A poison ring or pillbox ring is a type of ring with a container under the bezel or inside the bezel itself which could be used to hold poison or another substance; they became popular in Europe during the sixteenth century. The poison ring was used either to slip poison into an enemy's food or drink, or to facilitate the suicide of the wearer in order to preclude capture or torture. 

In Italy to this day pouring someone a drink whilst holding the bottle with the back of the hand facing downward, so as to let something drop from a ring bezel, is called versare alla traditora  (“traitor’s way pouring”) and still considered offensive.

Rings like this have been used throughout history to carry perfume, locks of hair, devotional relics, messages and other keepsakes, so they have also been known by other names. Artists would paint tiny portraits of loved ones, to be carried in what was called a “locket ring,” which was popular during the Renaissance. By the 17th century, jewelers were creating locket rings in the shape of caskets which served as mementos for mourners. These were called “funeral rings.” Rings with compartments are also called “box” rings or “socket” rings.

It is rumored that Lucrezia Borgia used a ring of this description.

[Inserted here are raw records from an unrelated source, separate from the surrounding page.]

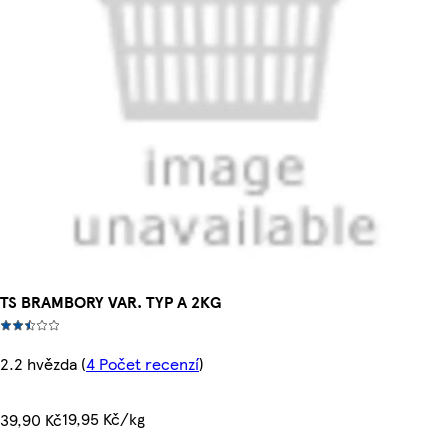
TS BRAMBORY VAR. TYP A 2KG
2.2 hvězda
(
4 Počet recenzí
)
19,95 Kč/kg
39,90 Kč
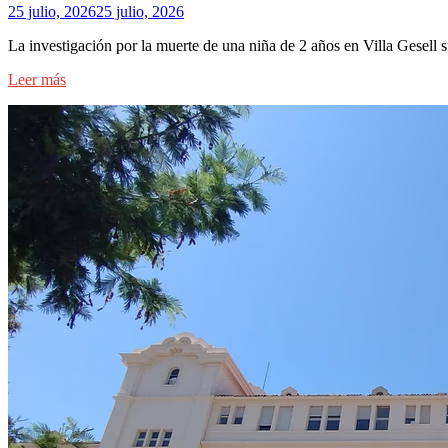
25 julio, 2026
25 julio, 2026
La investigación por la muerte de una niña de 2 años en Villa Gesel
Leer más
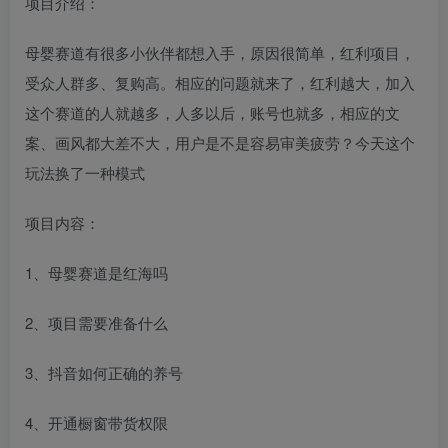
项目介绍：
母婴赛道有很多小伙伴都想入手，原因很简单，红利项目，
受众人群多、复购高。相应的问题就来了，红利越大，加入
这个赛道的人就越多，人多以后，账号也就多，相应的文
案、画风都大差不大，用户是不是容易审美疲劳？今天这个
玩法换了一种模式
项目内容：
1、母婴赛道是红海吗
2、项目需要准备什么
3、抖音如何正确的养号
4、开通橱窗带货权限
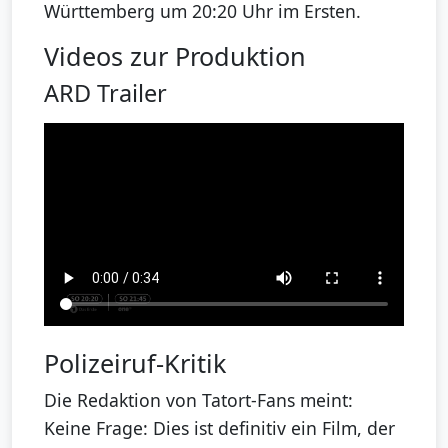
Württemberg um 20:20 Uhr im Ersten.
Videos zur Produktion
ARD Trailer
Polizeiruf-Kritik
Die Redaktion von Tatort-Fans meint:
Keine Frage: Dies ist definitiv ein Film, der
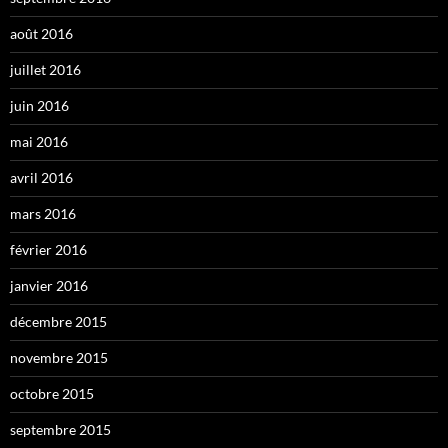
août 2016
juillet 2016
juin 2016
mai 2016
avril 2016
mars 2016
février 2016
janvier 2016
décembre 2015
novembre 2015
octobre 2015
septembre 2015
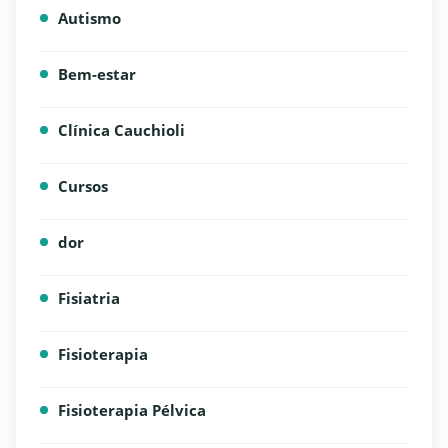
Autismo
Bem-estar
Clínica Cauchioli
Cursos
dor
Fisiatria
Fisioterapia
Fisioterapia Pélvica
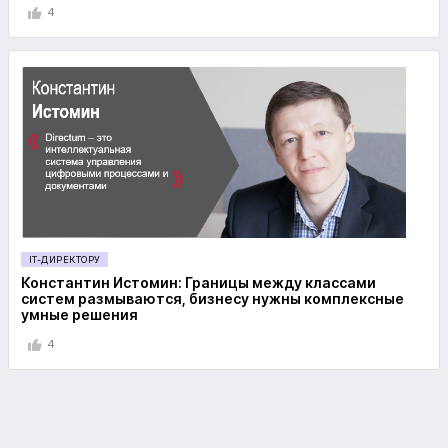
4
IT-ДИРЕКТОРУ
Константин Истомин: Границы между классами
систем размываются, бизнесу нужны комплексные
умные решения
4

The origin of poison rings

According to Marcy Waldie, who wrote about poison rings in the October 2001 article "A Ring to Die For: Poison Rings Hold Centuries of Secrets", published in Antiques & Collecting Magazine, this type of jewelry originated in ancient days of the Far East and India. It replaced the practice of wearing keepsakes and other items in pouches around the neck. The wearing of vessel rings was so practical that it spread to other parts of Asia, the Middle East and the Mediterranean before reaching Western Europe in the Middle Ages. By then the rings were part of the “holy relic trade.”

In culture

 In Asterix in Switzerland, the corrupt governor Varius Flavus uses one to poison the quaestor investigating him.
 Used by "-A" to drug Character Aria Montgomery on Freeform television series Pretty Little Liars.
 A poison ring with a hidden Cross of Lorraine appears in the film Casablanca.
 In Verdi's opera Il trovatore, Lady Leonora commits suicide by ingesting poison from her poison ring, so she can remain faithful to her lover.
 In the children's book The Haunted Spy by Barbara Ninde Byfield, the 400-year-old ghost-knight Sir Roger de Rudisell has a poison ring, which the story's narrator displays in his home as a treasured memento of the knight.
 Kenneth Parcel uses one in an episode of 30 Rock.
 Sophie Ellis-Bextor used a poison ring in the music video for her song "Murder on the Dancefloor".
 Used by Lady Gaga's character in the music video for "Paparazzi".
 Used by Jingweon Mafia members in Yakuza 2 to not reveal secrets.